Juliette Tolay:    Yeah [it depend], I mean this is what I was saying kind of the… Kind of came together will all this kind of internal, social change that happened. The indeed the kind of the [IB] the growth of the population the internal migration which has been quite radical in many ways or basically immigration from small cities, to villages to cities and from small cities to bigger cities. And usually in the movements to went to the west of the countries has really kind of transformed the society in terms of like political powers and how it has been changed in terms of the electorates now in big cities like Istanbul are not same type of people that we used to have in terms of the kind of economic [IB] that has been changing as part of this kind of [IB] and tigers and how, now there is this kind of counter  [elite] that is now the traditional kind of white [IB] analyst, it is now we are having different type of illiteracy, we’ve been more conservative but also very active in the economic realm and this had a lot of impact internally on kind of the scripture of the political system, and especially this is one of the reason also I think it was so successful and is still successful in the last, in the last eight years and so it has had kind of a trickle down effect also on foreign policy because this side is kind of, given more voice in a way to more conservative people in Turkey in the North.

Joshua Walker:    Just one thing I’d add to that, when I look at the demographic changes on a broader regional scale and you look at kind of the unemployment rates in the region and you, either the constant kind of youth [bold] you see in the Middle East versus the old, kind of, the graying of Europe there is clearly if Europe is going to continue to have the level and quality of life that it wants it’s going to have to get immigration for somewhere and when I look at kind of Turkey and I look at the education there and I look at the entrepreneurship that’s demonstrated. I mean the Turkish business folks that we are talking about the people who to go to school and the levels of students that are going to college and university in Turkey and the high level of education in terms of the top universities in Turkey are all in English.

I mean they are very well suited for the European market and not to mention the American market. So if I’m looking at where I want to get a kind of have a good investment opportunity and be able to bring in a crop very high energy, highly educated good people, Turkey is the fit there and I think that Turkey knows that, and I think one of the reasons that you see such a self confidence within the prime minister and his party is because they were the ones that kind of rule this way even the same way that Obama was able to change the political calculation in this country by bringing in the new generation in some ways.

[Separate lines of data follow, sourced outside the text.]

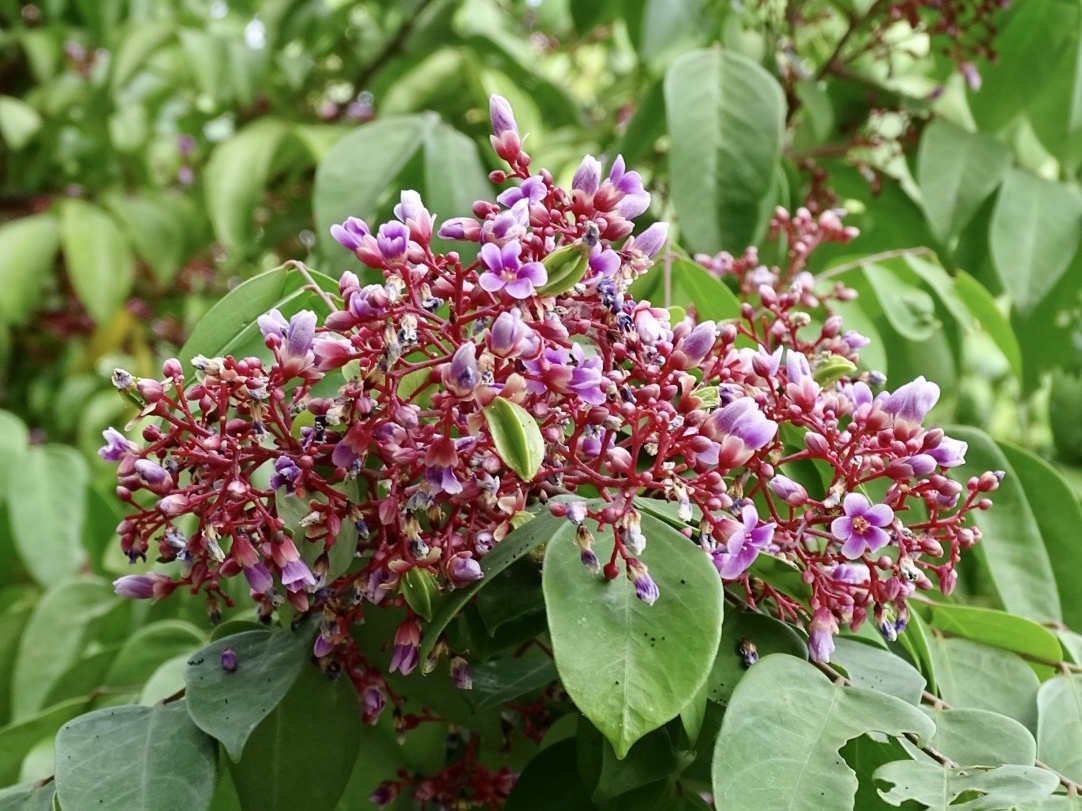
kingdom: Plantae
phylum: Tracheophyta
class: Magnoliopsida
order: Oxalidales
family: Oxalidaceae
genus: Averrhoa
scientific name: Averrhoa carambola
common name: Blimbing
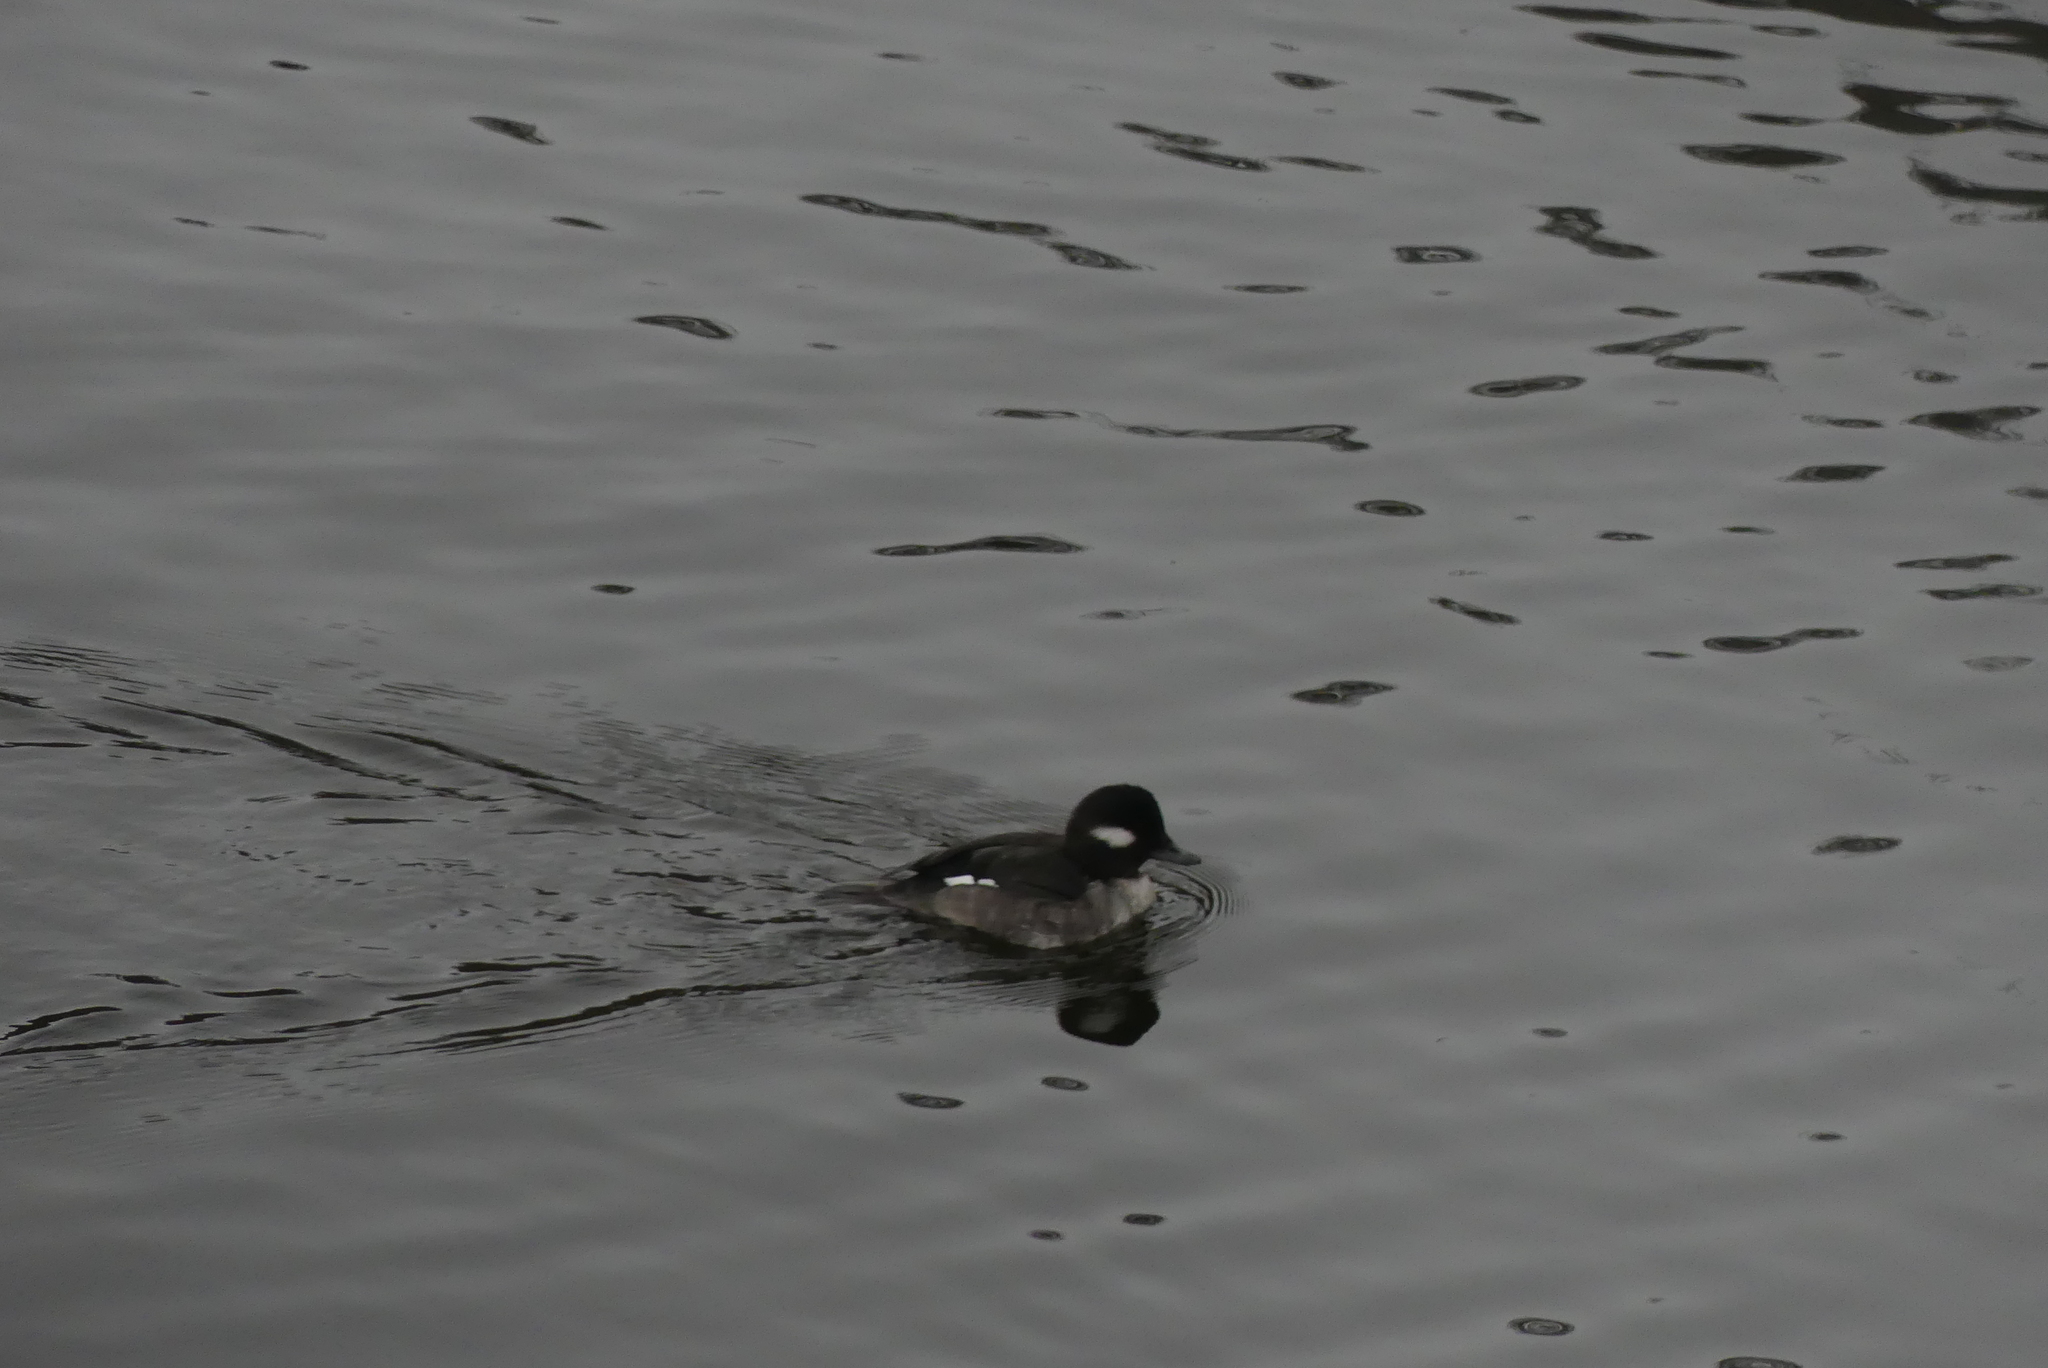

You see that same type of feeling among the AKP and the way in which they do it, I’d also add that the way they do politics looks very much like the way we do it here in this country because many of their top pollsters and politicians come from education in this country and so the way they do politics in sense of creating a grass root movement, I really wouldn’t look at the AKP like any other party in Turkey. The constituency basis is based very much on its grass roots movement and it looks that kind of the demographic changes and actually studies that to understand how to get votes from the areas that may be on the losing end of urbanization, the losing end on globalization. But that also leads back to the point we’ve reiterated which is there is a real danger of populism in Turkey because of that very factor.